Selain upacara adat rambu solo (pemakaman) yang sudah kesohor selama
ini di Tana Toraja. Ada juga kuburan bayi di atas pohon tarra di
Kampung Kambira, Kecamatan Sangalla, sekitar 20 kilometer dari
Rantepao, yang disiapkan bagi jenazah bayi berusia 0 - 7 tahun.

Meski mengubur bayi di atas pohon tarra itu sudah tidak dilaksanakan
lagi sejak puluhan tahun terakhir, tetapi pohon tempat “mengubur” mayat
bayi itu masih tetap tegak dan banyak dikunjungi wisatawan. Di atas
pohon tarra yang buahnya mirip buah sukun yang biasa dijadikan sayur
oleh penduduk setempat itu dengan lingkaran batang pohon sekitar 3,5
meter, tersimpan puluhan jenazah bayi.
Sebelum jenazah dimasukkan ke batang pohon, terlebih dahulu pohon
itu dilubangi kemudian mayat bayi diletakkan ke dalam kemudian ditutupi
dengan serat pohon kelapa berwarna hitam. Setelah puluhan tahun,
jenazah bayi itu akan menyatu dengan pohon tersebut. Ini suatu daya
tarik bagi para pelancong dan untuk masyarakat Tana Toraja tetap
menganggap tempat tersebut suci seperti anak yang baru lahir.
Penempatan jenazah bayi di pohon ini juga disesuaikan dengan strata
sosial masyarakat. Makin tinggi derajat sosial keluarga itu maka makin
tinggi pula tempat bayi yang dikuburkan di batang pohon Tarra tersebut.

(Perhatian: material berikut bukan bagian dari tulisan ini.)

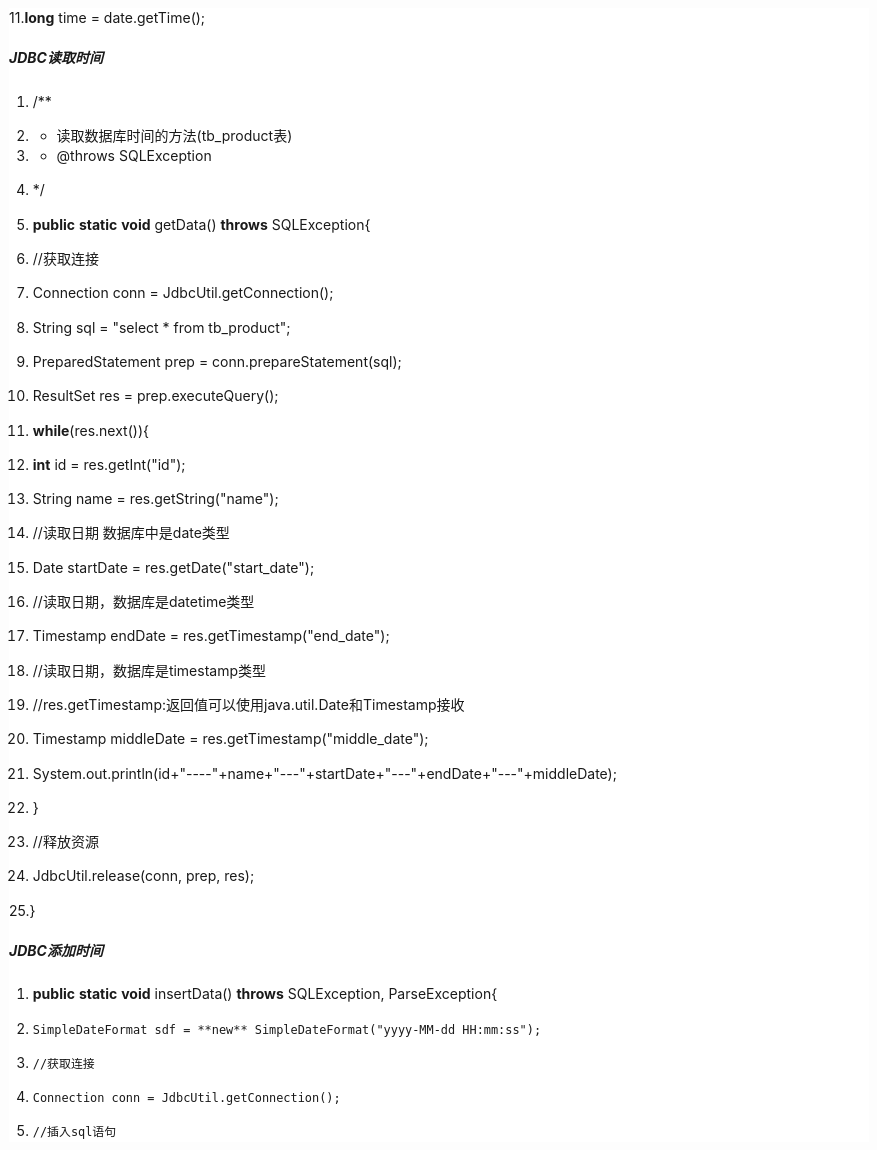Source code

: 11.**long** time = date.getTime(); 

##### JDBC读取时间

1.   /** 

2.  * 读取数据库时间的方法(tb_product表) 

3.  * @throws SQLException 

4.  */ 

5. **public** **static** **void** getData() **throws** SQLException{ 

6.   //获取连接 

7.   Connection conn = JdbcUtil.getConnection(); 

8.   String sql = "select * from tb_product"; 

9.   PreparedStatement prep = conn.prepareStatement(sql); 

10.  ResultSet res = prep.executeQuery(); 

11.  **while**(res.next()){ 

12.    **int** id = res.getInt("id"); 

13.    String name = res.getString("name"); 

14.    //读取日期 数据库中是date类型 

15.    Date startDate = res.getDate("start_date"); 

16.    //读取日期，数据库是datetime类型 

17.    Timestamp endDate = res.getTimestamp("end_date"); 

18.    //读取日期，数据库是timestamp类型 

19.    //res.getTimestamp:返回值可以使用java.util.Date和Timestamp接收 

20.    Timestamp middleDate = res.getTimestamp("middle_date"); 

21.    System.out.println(id+"----"+name+"---"+startDate+"---"+endDate+"---"+middleDate); 

22.  } 

23.  //释放资源 

24.  JdbcUtil.release(conn, prep, res); 

25.} 

##### JDBC添加时间

1. **public** **static** **void** insertData() **throws** SQLException, ParseException{ 

2.     SimpleDateFormat sdf = **new** SimpleDateFormat("yyyy-MM-dd HH:mm:ss"); 

3.     //获取连接 

4.     Connection conn = JdbcUtil.getConnection(); 

5.     //插入sql语句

Bahkan, bayi yang meninggal dunia diletakkan sesuai arah tempat tinggal
keluarga yang berduka. Kalau rumahnya ada di bagian barat pohon, maka
jenazah anak akan diletakkan di sebelah barat.
Event menarik di kawasan wisata ini yaitu adanya upacara pemakaman
jenazah (rambu solo) dan rambu tuka (pesta syukuran) yang merupakan
kalender tetap tiap tahun. Selain event tersebut, para pengunjung bisa
melihat dari dekat obyek wisata budaya menarik lainnya seperti
penyimpanan jenazah di penampungan mayat berbentuk “kontainer” ukuran
raksasa dengan lebar 3 meter dan tinggi 10 meter serta tongkonan yang
sudah berusia 600 tahun di Londa, Rantepao.